Page images and extracted text
--------------------------------------------------

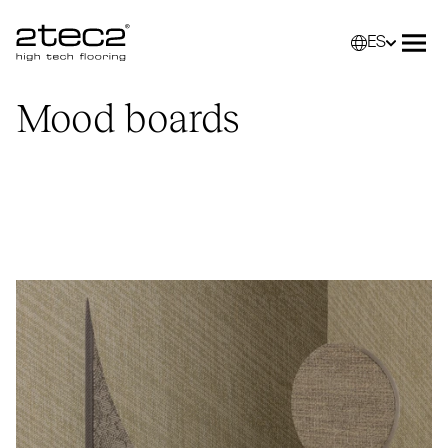
ES
Primary
Selec
Abri
Mood boards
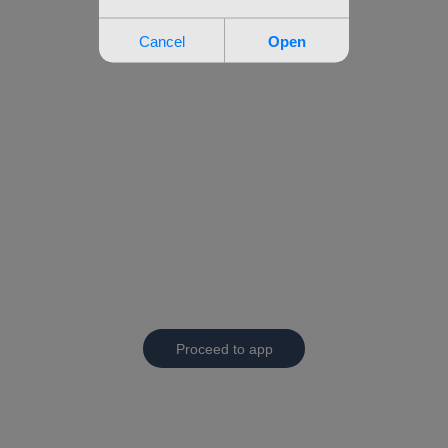
Proceed to app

--------------------------------------------------

* **INSTRUCTION**:
Rewrite the text lines from all the entries above as a numbered list, leaving out blank lines. Don't include the pictures in your answer.

* **OUTPUT OF THE TASK**:
1. ES
2. Primary
3. Selec
4. Abri
5. Mood boards
6. Proceed to app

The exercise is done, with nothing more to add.